La Johannaise a commandé des échantillons et a été charmée par le produit. Les longs délais de livraison l’ont amenée à se pencher sur la possibilité de produire son propre cuir, ici, à partir des résidus de pommes produits par les nombreux vergers de la Montérégie.

La matière première de ce cuir, le marc de pommes, est issue des résidus générés par la fabrication du cidre et du jus. Au Québec, il y aurait présentement 37 000 tonnes de pommes issues de la transformation alimentaire qui ne sont pas valorisées, selon la Cité de l’innovation circulaire.

Des échantillons de cuir produit à partir de résidus de pommes. Un léger effluve de pommes s’échappe du textile.

Chimie
Pour fabriquer le cuir végétal, Fannie Laroche s’est mise à la recherche d’un chimiste. Gregory Hersant, spécialisé en valorisation des déchets, était la perle rare. C’est lui qui a développé la recette pour créer le textile.

Flaura, cuir végétal, est née de leur association en 2021. Les deux associés se sont incorporés et ont été acceptés dans la première cohorte de 2 Degrés, un incubateur spécialisé en technologies propres, situé à Québec. Les résidus de pommes d’un verger de Mont-Saint-Grégoire ont servi aux tests.

Flaura a récemment attaché son premier financement. Grâce au projet ICICLE, notamment financé par le ministère de l’Économie, de l’Innovation et de l’Énergie, l’entreprise pourra finaliser sa recherche et son développement ainsi que son prototype.

«On a l’opportunité de travailler avec un verger d’Hemmingford, qui a des surplus de marc de pommes, et un transformateur, qui le déshydrate et le réduit en poudre», explique Fannie Laroche.

Rester local
@R:Flaura, cuir végétal travaille avec le Groupe CTT, soit le Centre collégial de transfert de technologie du Cégep de Saint-Hyacinthe. Cet organisme à but non lucratif est spécialisé en recherche appliquée, en développement et en analyses dans le domaine des textiles.

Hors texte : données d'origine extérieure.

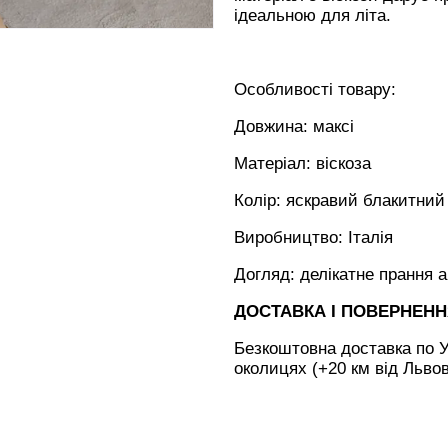
ідеальною для літа.
Особливості товару:
Довжина: максі
Матеріал: віскоза
Колір: яскравий блакитний
Виробництво: Італія
Догляд: делікатне прання 
ДОСТАВКА І ПОВЕРНЕН
Безкоштовна доставка по У
околицях (+20 км від Льво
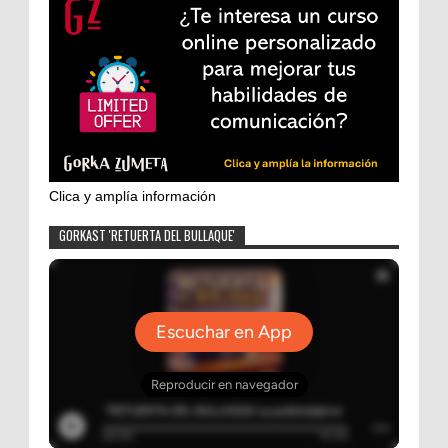
Clica y amplía información
GORKAST 'RETUERTA DEL BULLAQUE'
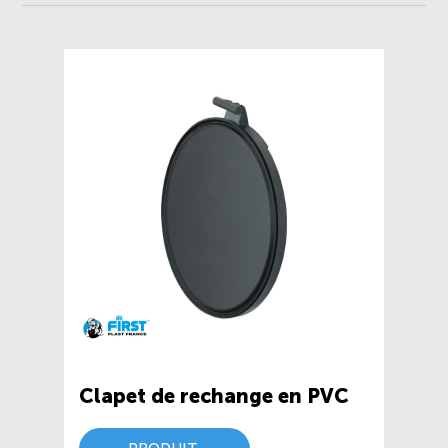
Clapet de rechange en PVC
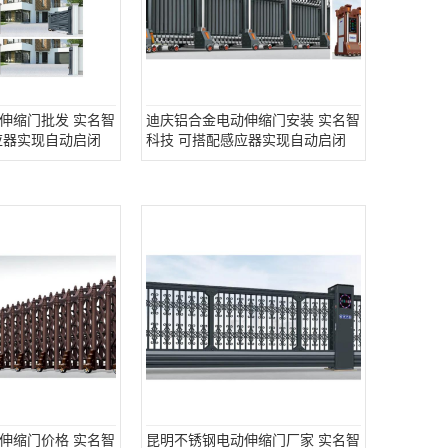
伸缩门批发 实名智
迪庆铝合金电动伸缩门安装 实名智
应器实现自动启闭
科技 可搭配感应器实现自动启闭
伸缩门价格 实名智
昆明不锈钢电动伸缩门厂家 实名智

«Ils peaufinent la formule et font les tests de caractérisation», expose Fannie Laroche. L’entreprise travaillera avec le Groupe CTT jusqu’à la précommercialisation de son produit. Elle souhaite ensuite sous-traiter la production. Elle aimerait aussi développer un réseau d’approvisionnement auprès des vergers de Mont-Saint-Grégoire. «Le but est de rester local», précise l’entrepreneure.

Nuance
Flaura ne produira pas du cuir végane, mais bien du cuir végétal. Une nuance qui est fort importante. «Notre cuir n’aura aucun produit pétrochimique ni aucun plastique à usage unique. Il sera 100% biosourcé et biodégradable [après plusieurs décennies et dans un environnement contrôlé]. On part de la terre et on revient à la terre», souligne Mme Laroche.

De la teinture naturelle, principalement faite avec des légumes, sera utilisée pour colorer le cuir. Le produit s’arrime avec les valeurs de Fannie Laroche, qui est végétalienne.

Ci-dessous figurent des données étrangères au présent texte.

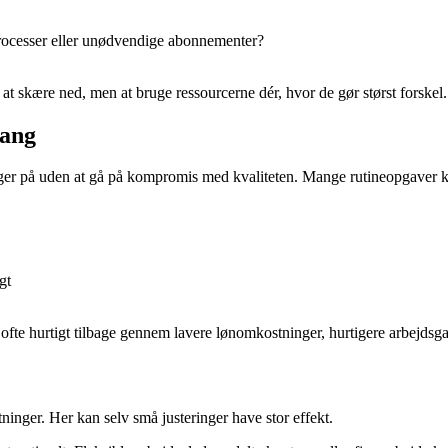
 processer eller unødvendige abonnementer?
at skære ned, men at bruge ressourcerne dér, hvor de gør størst forskel.
tang
ger på uden at gå på kompromis med kvaliteten. Mange rutineopgaver kan
gt
 ofte hurtigt tilbage gennem lavere lønomkostninger, hurtigere arbejdsg
inger. Her kan selv små justeringer have stor effekt.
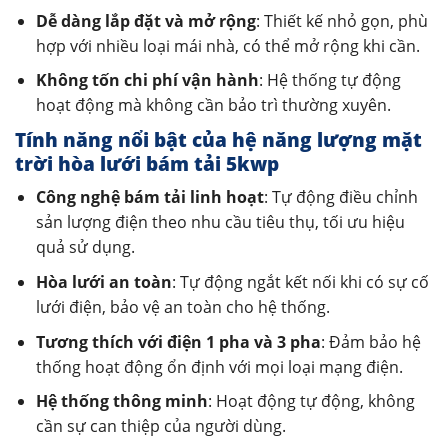
Dễ dàng lắp đặt và mở rộng
: Thiết kế nhỏ gọn, phù
hợp với nhiều loại mái nhà, có thể mở rộng khi cần.
Không tốn chi phí vận hành
: Hệ thống tự động
hoạt động mà không cần bảo trì thường xuyên.
Tính năng nổi bật của hệ năng lượng mặt
trời hòa lưới bám tải 5kwp
Công nghệ bám tải linh hoạt
: Tự động điều chỉnh
sản lượng điện theo nhu cầu tiêu thụ, tối ưu hiệu
quả sử dụng.
Hòa lưới an toàn
: Tự động ngắt kết nối khi có sự cố
lưới điện, bảo vệ an toàn cho hệ thống.
Tương thích với điện 1 pha và 3 pha
: Đảm bảo hệ
thống hoạt động ổn định với mọi loại mạng điện.
Hệ thống thông minh
: Hoạt động tự động, không
cần sự can thiệp của người dùng.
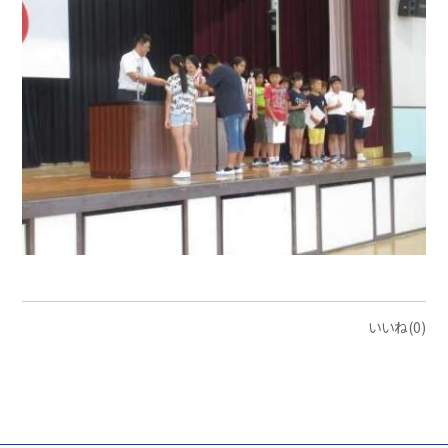
いいね(0)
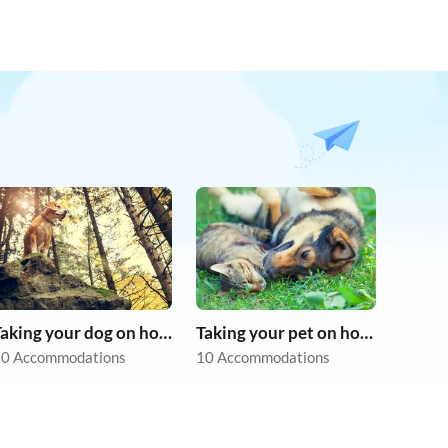
Taking your dog on holiday
Taking your pet on holiday
0 Accommodations
10 Accommodations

Elle souhaite produire un cuir végétal haut de gamme qui se compare au cuir traditionnel de haute de qualité. «Il ne sera pas plus cher», dit-elle. Elle souhaite ainsi faire un pied de nez au gaspillage vestimentaire. «Je n’ai aucun jugement. J’en ai déjà fait partie. Je souhaite offrir une meilleure qualité pour que les gens achètent moins, mais qu’ils achètent mieux. Less is more», dit-elle.

Fannie Laroche souligne que ses premières ventes sont prévues à la fin de l’été ou au début de l’automne 2023. Flaura produira et distribuera son cuir végétal. Au départ, le marché québécois et canadien est visé. Dans un horizon de trois ans, elle aimerait exporter aux États-Unis. L’entreprise souhaite desservir le marché de la mode et du design d’intérieur. Éventuellement, le marché de l’automobile pourra aussi être développé.

Reconnaissance
Flaura cuir végétal travaille avec le marc de pommes. Mais Fannie Laroche a l’ambition de valoriser d’autres déchets agroalimentaires. Du cuir pourrait être produit à partir de marc de café ou de champignons, par exemple. «On commence avec les pommes, mais il y a tellement d’autres choses avec lesquelles on peut travailler. On aide à réduire le gaspillage alimentaire et le gaspillage vestimentaire», note-t-elle.

Malgré sa jeune histoire, Flaura cuir végétal fait déjà parler d’elle. L’entreprise a notamment été sélectionnée parmi les 25 entrepreneurs émergents de C2Montréal en 2022. Fannie Laroche a aussi été finaliste au gala mmode, la grappe métropolitaine de mode, pour le prix Distinction coup de cœur du président 2022.